To obtain a representation of the STYLE of an input image : using a feature space to obtain texture information of an input image and not the global imformation. Feature space is built by obtaining filter responses of each layer of convolution neural networks. Correlations between different filter responses over the spatial content of an image.
To visualise the information at different processing stages in the CNN by reconstructing the input image from only knowing the network's responses in a particular layer. Reconstructing input image (conv1_1, conv2_1, conv3_1, conv4_1, conv5_1) from lower layers is almost perfect because it contains detailed pixel information of the image while higher layers in the network captures the high level content in terms of objects and their arrangements in the input image but do not constrain the exact pixel values of the reconstructions.

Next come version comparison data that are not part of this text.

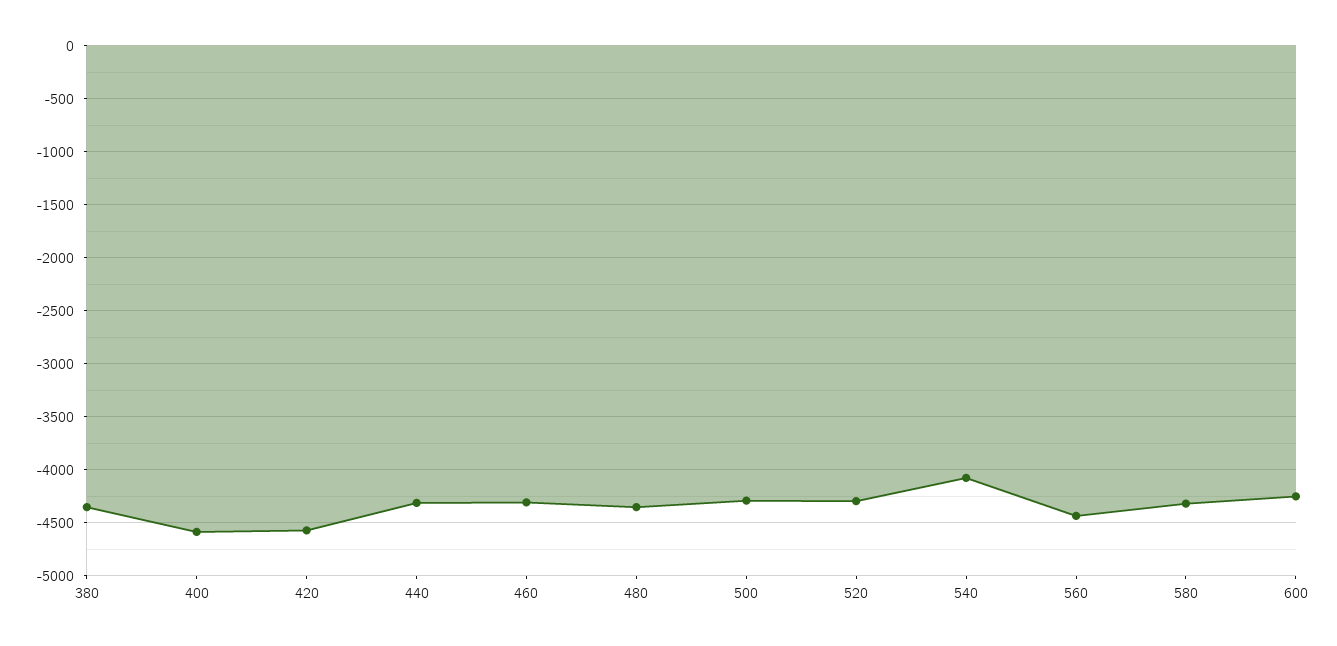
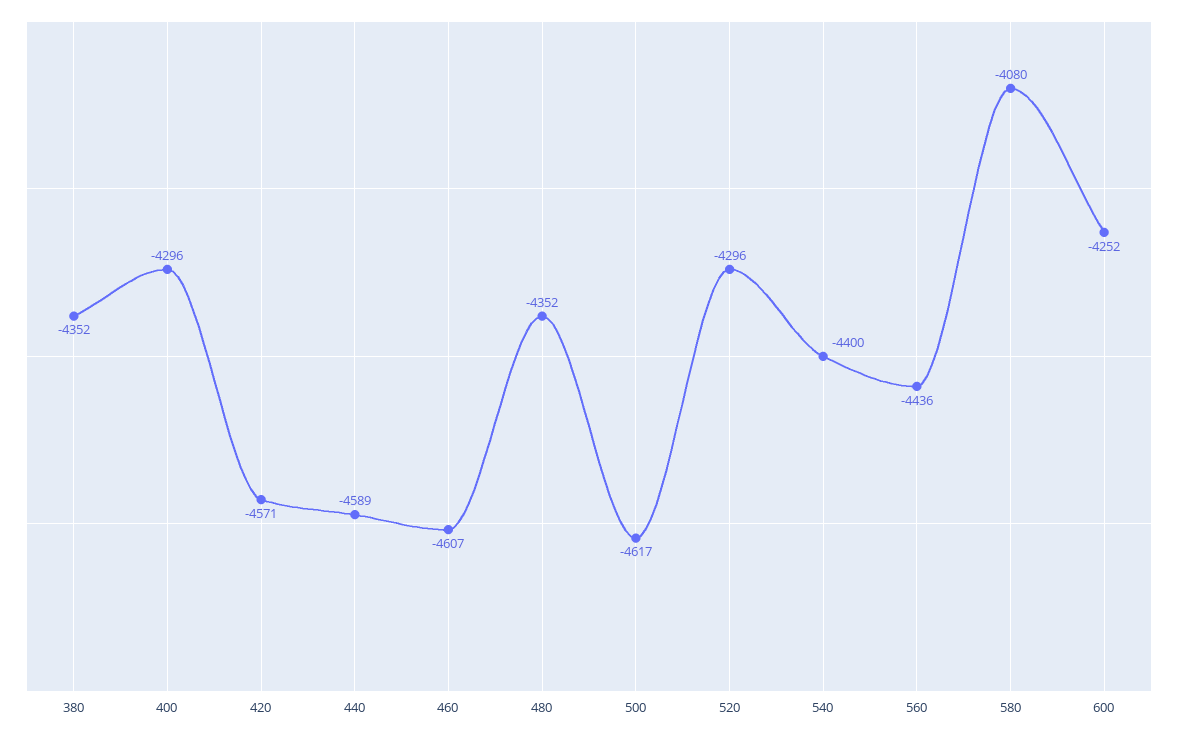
400: -4600 -> -4296
440: -4300 -> -4589
460: -4300 -> -4607
500: -4300 -> -4617
540: -4100 -> -4400
580: -4300 -> -4080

Therefore, feature responses in higher layers of networks are considered as Content Representations.
Content Reconstructions. We can visualise the information at different processing stages in the CNN by reconstructing the input image from only knowing the network’s responses in a particular layer. We reconstruct the input image from from layers ‘conv1 1’ (a), ‘conv2 1’ (b), ‘conv3 1’ (c), ‘conv4 1’ (d) and ‘conv5 1’ (e) of the original VGG-Network. We find that reconstruction from lower layers is almost perfect (a,b,c). In higher layers of the network, detailed pixel information is lost while the high-level content of the image is preserved (d,e).

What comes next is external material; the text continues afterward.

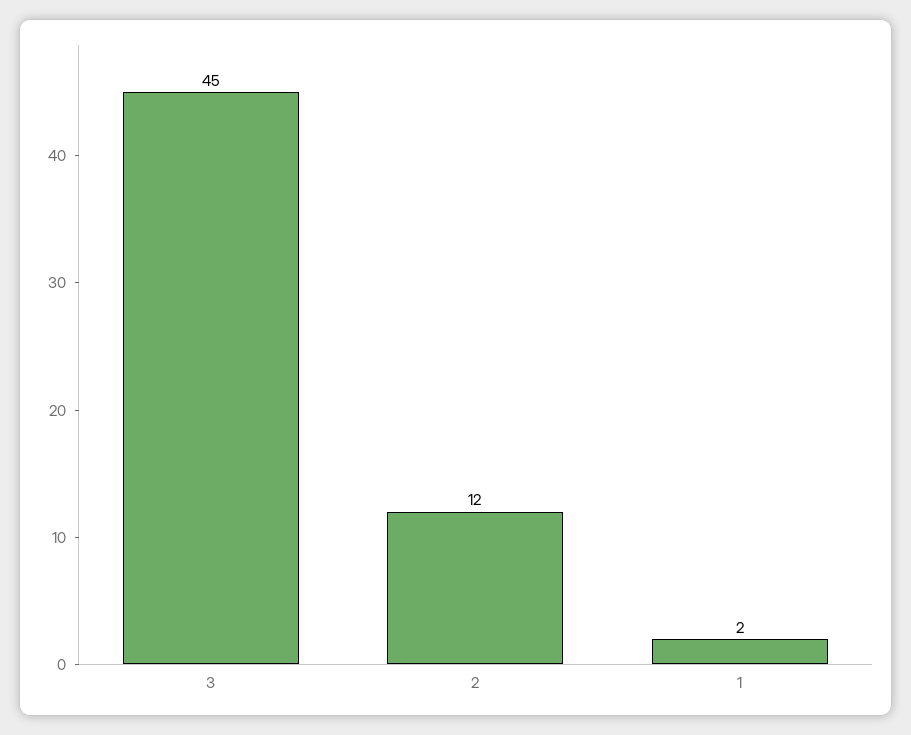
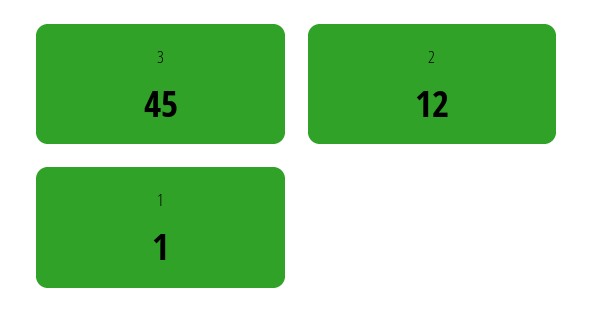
1: 2 -> 1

Style Reconstructions. On top of the original CNN representations we built a new feature space that captures the style of an input image. The style representation computes correlations between the different features in different layers of the CNN. We reconstruct the style of the input image from style representations built on different subsets of CNN layers ( ‘conv1 1’ (a), ‘conv1 1’ and ‘conv2 1’ (b), ‘conv1 1’, ‘conv2 1’ and ‘conv3 1’ (c), ‘conv1 1’, ‘conv2 1’, ‘conv3 1’ and ‘conv4 1’ (d), ‘conv1 1’, ‘conv2 1’, ‘conv3 1’, ‘conv4 1’ and ‘conv5 1’ (e)). This creates images that match the style of a given image on an increasing scale while discarding information of the global arrangement of the scene.
Reconstructions from the style features produce texturised versions of the input image that capture its general appearance in terms of colour and localised structures. The style representation is a multi-scale representation that includes multiple layers of the neural network. Style is defined as correlations between activations across channels. For this compute style matrix. (G) . values in G matrix will be large when features are highly correlated and small values when uncorrelated.